_Problem_. Repeat the lines of the data exactly, from the first one through the one that contains "нужна помощь. У мальчика врожденная".

[Extracted page text data]
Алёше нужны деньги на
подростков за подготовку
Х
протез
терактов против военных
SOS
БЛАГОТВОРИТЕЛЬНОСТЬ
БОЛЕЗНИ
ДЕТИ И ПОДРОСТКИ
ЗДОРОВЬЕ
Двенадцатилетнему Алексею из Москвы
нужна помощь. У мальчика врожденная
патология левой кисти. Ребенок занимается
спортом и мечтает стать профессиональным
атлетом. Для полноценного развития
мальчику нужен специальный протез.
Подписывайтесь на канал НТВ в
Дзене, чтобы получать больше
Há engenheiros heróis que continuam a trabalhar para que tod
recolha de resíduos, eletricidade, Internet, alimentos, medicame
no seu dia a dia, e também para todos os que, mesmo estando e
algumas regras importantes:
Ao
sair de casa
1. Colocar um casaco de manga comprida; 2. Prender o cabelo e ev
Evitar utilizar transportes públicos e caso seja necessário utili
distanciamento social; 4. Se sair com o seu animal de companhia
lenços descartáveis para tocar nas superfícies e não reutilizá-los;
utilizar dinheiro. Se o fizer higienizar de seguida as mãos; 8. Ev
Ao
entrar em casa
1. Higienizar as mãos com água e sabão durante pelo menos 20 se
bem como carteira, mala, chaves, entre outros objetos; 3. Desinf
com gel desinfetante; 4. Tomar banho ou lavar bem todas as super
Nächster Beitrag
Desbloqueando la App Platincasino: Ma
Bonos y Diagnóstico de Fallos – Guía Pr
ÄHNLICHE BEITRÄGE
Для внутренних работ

_Response box_.
Алёше нужны деньги на
подростков за подготовку
Х
протез
терактов против военных
SOS
БЛАГОТВОРИТЕЛЬНОСТЬ
БОЛЕЗНИ
ДЕТИ И ПОДРОСТКИ
ЗДОРОВЬЕ
Двенадцатилетнему Алексею из Москвы
нужна помощь. У мальчика врожденная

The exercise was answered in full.